前半部分は置いておき、後半の文章が気になった。「ネットは閉じている」というのは、意識の問題で今自分のいる環境の中だけで全てを完結させてしまっているということだろう。例えば、原発反対であれば原発反対のコミュニティだけに所属し、その他の情報を一切遮断する、ネトウヨと呼ばれる人達は同じ価値観を持った人だけとコミュニケーションを図る、等だ。もちろん、すべての人がこういう訳ではないだろうが、声のでかい人にはこういった人が多いということなのだろう。

つまり、居場所がなくなりつつあると思っていたが、実際には居場所が多様化されただけで、かつ、その居場所は閉じきっているために大きな問題はないのかもしれないという思うに至ったのだ。結局はネット内部でも光が当たっているか、当たっていないかの違いで、そのコミュニティに所属している人が閉じている傾向にあるというのは変わらないのだ。

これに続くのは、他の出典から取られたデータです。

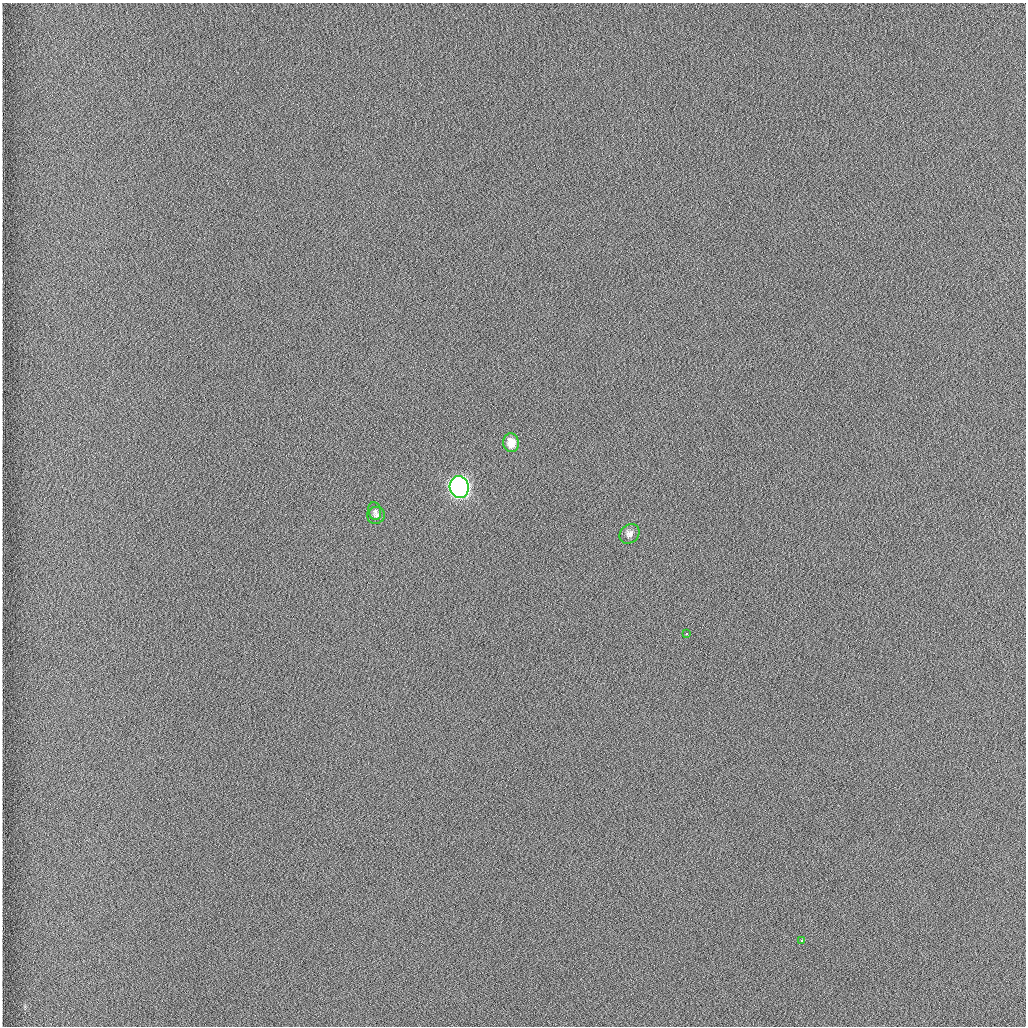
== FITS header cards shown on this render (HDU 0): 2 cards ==
NAXIS1  =                 1024 /fastest changing axis
NAXIS2  =                 1024 /next to fastest changing axis

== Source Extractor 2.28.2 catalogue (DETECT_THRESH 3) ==
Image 1024 x 1024 px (HDU 0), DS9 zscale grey, 1 PNG px = 1 image px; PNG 1028 x 1028 px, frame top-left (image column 1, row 1024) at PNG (2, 3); each listed source drawn as its Kron ellipse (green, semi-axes under 4 px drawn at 4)
Background 1260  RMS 6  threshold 18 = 3 sigma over >= 5 px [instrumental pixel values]
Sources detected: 7; all 7 listed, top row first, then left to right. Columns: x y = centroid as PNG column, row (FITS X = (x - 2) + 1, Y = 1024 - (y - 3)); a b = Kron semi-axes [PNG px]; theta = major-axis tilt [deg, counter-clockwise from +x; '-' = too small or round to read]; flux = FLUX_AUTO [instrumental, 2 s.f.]
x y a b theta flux
511 443 9 8 - 4400
459 487 11 9 -79 220000
375 511 9 6 -78 1000
376 515 9 8 - 1300
630 534 11 9 42 1800
687 634 3 2 - 640
802 941 3 2 - 810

私がネットを始めたときは、2chがインターネットの最深部というイメージを抱いていた。善も悪も良い人も悪い人も全てをごちゃ混ぜにして、全てを受け入れてくれる場、それが2chに対してのかつての印象だ。しかし、今やまとめブログが爆発的なPV数を誇っているように、2ch内のやりとりが白日の下にさらされている。無論、それは一部であり、切り取った断面でしかないのだが、私にとっては最も奥深い場で行われたやりとりを地上まで引っ張りだしたことに大きな衝撃を受けた。

毎度のことながら、結論を特に考えていなかったので結びの言葉に悩んでいるのだが、結局インターネットはコミュニティと場の数が増えただけで、そこにいる人達は特に変わっていないし、変わらないというのが今日の私の学びだ。ただ、次は声が大きい人の言うことが常識や一般的とされる風潮が問題になるのではないかと無駄な心配をし始めている・・・。